REPUBLIKA.CO.ID, JAKARTA -— Langkah Presiden Susilo Bambang Yudhoyono (SBY) yang mengeluarkan Peraturan Pemerintah Pengganti Undang-Undang (Perppu) Nomor 1 Tahun 2014 atau dikenal Perppu Pilkada, dinilai sebagai langkah yang berlebihan.
“Untuk menunjukkan dia tidak setuju (pemilu lewat DPRD), SBY sebenarnya cukup saja memberi signal dengan tidak teken RUU,” kata mantan ketua Mahkamah Konstitusi (MK) Jimly Asshiddiqie, Sabtu (4/10).
Jumly yang juga ketua Dewan Kehormatan Penyelenggara Pemilu (DKPP) menambahkan rupanya SBY ingin menunjukkan kepada dunia bahwa dia sangat sungguh-sungguh menginginkan pilkada langsung,
Menyoal Perppu tersebut yang kemungkinan bakal berakhir tragis, Jimly tak mau banyak berkomentar.
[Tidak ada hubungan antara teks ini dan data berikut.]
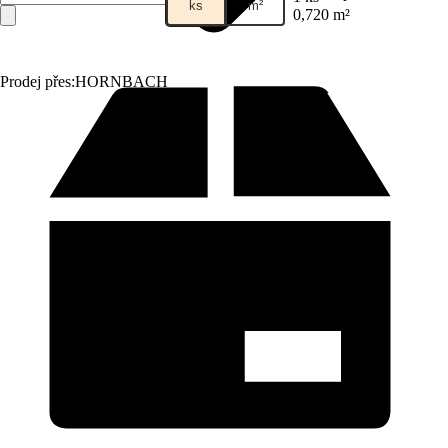
ks
m²
0,720 m²
Prodej přes:
HORNBACH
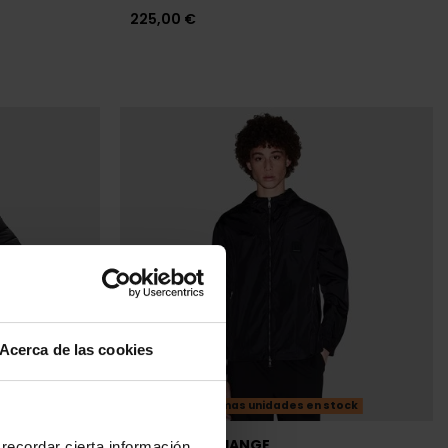
225,00 €
Acerca de las cookies
Últimas unidades en stock
ARMANI EXCHANGE
recordar cierta información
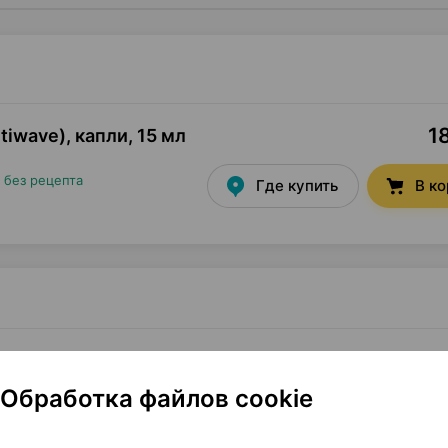
1
tiwave), капли
,
15 мл
•
без рецепта
Где купить
В к
 15 мл ×1, Чистая река Беларусь
Обработка файлов cookie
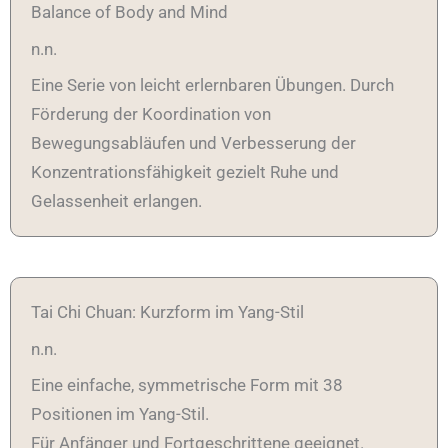
Balance of Body and Mind
n.n.
Eine Serie von leicht erlernbaren Übungen. Durch
Förderung der Koordination von
Bewegungsabläufen und Verbesserung der
Konzentrationsfähigkeit gezielt Ruhe und
Gelassenheit erlangen.
Tai Chi Chuan: Kurzform im Yang-Stil
n.n.
Eine einfache, symmetrische Form mit 38
Positionen im Yang-Stil.
Für Anfänger und Fortgeschrittene geeignet.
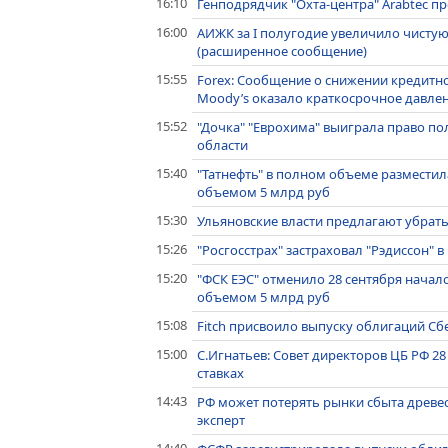
16:10
Генподрядчик "Охта-центра" Arabtec пр
16:00
АИЖК за I полугодие увеличило чистую
(расширенное сообщение)
15:55
Forex: Сообщение о снижении кредитног
Moody’s оказало краткосрочное давлен
15:52
"Дочка" "Еврохима" выиграла право по
области
15:40
"Татнефть" в полном объеме разместил
объемом 5 млрд руб
15:30
Ульяновские власти предлагают убрать
15:26
"Росгосстрах" застраховал "Рэдиссон" 
15:20
"ФСК ЕЭС" отменило 28 сентября начал
объемом 5 млрд руб
15:08
Fitch присвоило выпуску облигаций Сб
15:00
С.Игнатьев: Совет директоров ЦБ РФ 2
ставках
14:43
РФ может потерять рынки сбыта древес
эксперт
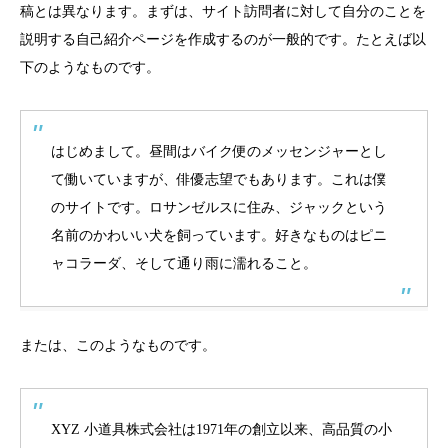
稿とは異なります。まずは、サイト訪問者に対して自分のことを
説明する自己紹介ページを作成するのが一般的です。たとえば以
下のようなものです。
はじめまして。昼間はバイク便のメッセンジャーとし
て働いていますが、俳優志望でもあります。これは僕
のサイトです。ロサンゼルスに住み、ジャックという
名前のかわいい犬を飼っています。好きなものはピニ
ャコラーダ、そして通り雨に濡れること。
または、このようなものです。
XYZ 小道具株式会社は1971年の創立以来、高品質の小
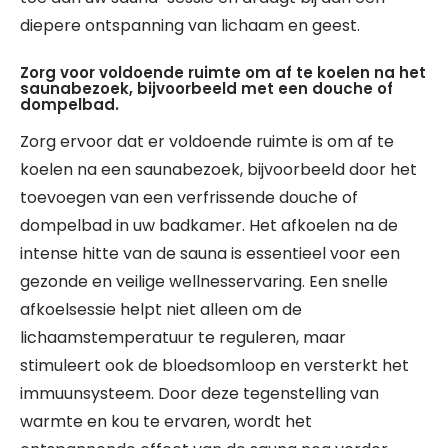
diepere ontspanning van lichaam en geest.
Zorg voor voldoende ruimte om af te koelen na het
saunabezoek, bijvoorbeeld met een douche of
dompelbad.
Zorg ervoor dat er voldoende ruimte is om af te
koelen na een saunabezoek, bijvoorbeeld door het
toevoegen van een verfrissende douche of
dompelbad in uw badkamer. Het afkoelen na de
intense hitte van de sauna is essentieel voor een
gezonde en veilige wellnesservaring. Een snelle
afkoelsessie helpt niet alleen om de
lichaamstemperatuur te reguleren, maar
stimuleert ook de bloedsomloop en versterkt het
immuunsysteem. Door deze tegenstelling van
warmte en kou te ervaren, wordt het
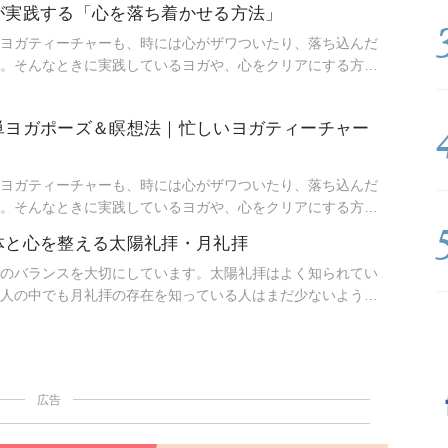
が実践する「心を落ち着かせる方法」
ヨガティーチャーも、時には心がザワついたり、落ち込んだ
。そんなときに実践しているヨガや、心をクリアにする方法
第一人者、ケン・ハラクマ先生に教えてもらいました。
単ヨガポーズ＆瞑想法｜忙しいヨガティーチャー
ヨガティーチャーも、時には心がザワついたり、落ち込んだ
。そんなときに実践しているヨガや、心をクリアにする方法
の梅澤友里香先生に教えてもらいました。
体と心を整える太陽礼拝・月礼拝
のバランスを大切にしています。太陽礼拝はよく知られてい
人の中でも月礼拝の存在を知っている人はまだ少ないようで
？太陽礼拝と月礼拝をバランスよく楽しむために、それぞれ
紹介しましょう。
広告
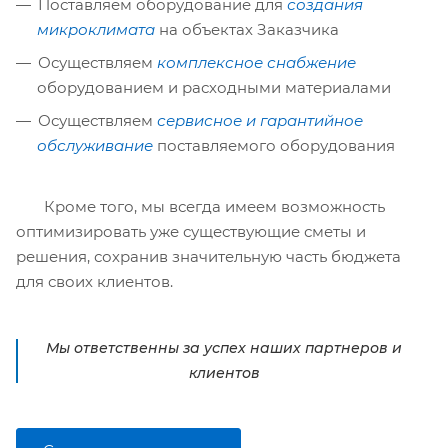
Поставляем оборудование для
создания
микроклимата
на объектах Заказчика
Осуществляем
комплексное снабжение
оборудованием и расходными материалами
Осуществляем
сервисное и гарантийное
обслуживание
поставляемого оборудования
Кроме того, мы всегда имеем возможность
оптимизировать уже существующие сметы и
решения, сохранив значительную часть бюджета
для своих клиентов.
Мы ответственны за успех наших партнеров и
клиентов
Yang jelas, SBY dinilainya telah memperhitungkan segala dampak dari keberadaan Perppu Pilkada tersebut. Jimly pun menyebut langkah SBY itu menunjukkan kalau SBY sudah siap mengakhiri jabatannya dengan kontroversi baru.
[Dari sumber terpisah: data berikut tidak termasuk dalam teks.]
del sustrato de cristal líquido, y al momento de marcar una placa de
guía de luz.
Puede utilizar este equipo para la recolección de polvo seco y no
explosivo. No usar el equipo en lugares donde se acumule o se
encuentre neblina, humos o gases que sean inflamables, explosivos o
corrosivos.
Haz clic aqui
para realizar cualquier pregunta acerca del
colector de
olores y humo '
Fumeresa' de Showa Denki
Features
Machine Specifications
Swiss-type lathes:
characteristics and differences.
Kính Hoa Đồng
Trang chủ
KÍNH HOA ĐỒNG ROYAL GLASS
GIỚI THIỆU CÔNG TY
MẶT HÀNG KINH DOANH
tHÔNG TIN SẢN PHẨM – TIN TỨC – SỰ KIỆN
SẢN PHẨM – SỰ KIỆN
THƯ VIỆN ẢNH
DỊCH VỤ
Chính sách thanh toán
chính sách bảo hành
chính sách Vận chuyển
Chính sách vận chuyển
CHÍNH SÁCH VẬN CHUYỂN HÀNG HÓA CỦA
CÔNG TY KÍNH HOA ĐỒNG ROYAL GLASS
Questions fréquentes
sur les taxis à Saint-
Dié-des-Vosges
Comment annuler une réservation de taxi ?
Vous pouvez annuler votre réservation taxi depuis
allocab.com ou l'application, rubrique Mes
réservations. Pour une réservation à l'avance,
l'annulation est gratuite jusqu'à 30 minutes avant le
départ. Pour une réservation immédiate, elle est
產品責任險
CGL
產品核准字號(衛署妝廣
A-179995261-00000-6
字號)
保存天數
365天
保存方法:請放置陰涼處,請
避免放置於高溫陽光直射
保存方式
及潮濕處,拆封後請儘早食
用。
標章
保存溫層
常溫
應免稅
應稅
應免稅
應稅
Disinggung soal gugatan UU Pilkada, ia mengatakan Presiden dan anggotan parpol tidak memiliki legal standing. Lagi pula, para pejabat itu tidak perlu repot-repot mengajukan gugatan soal UU tersebut karena sudah banyak anggota masyarakat yang melakukannya. Pada akhirnya, lanjut dia, baik Perppu maupun UU Pilkada dapat diajukan permohonan penggugatannya secara bersamaan agar dinilai oleh DPR dan MK.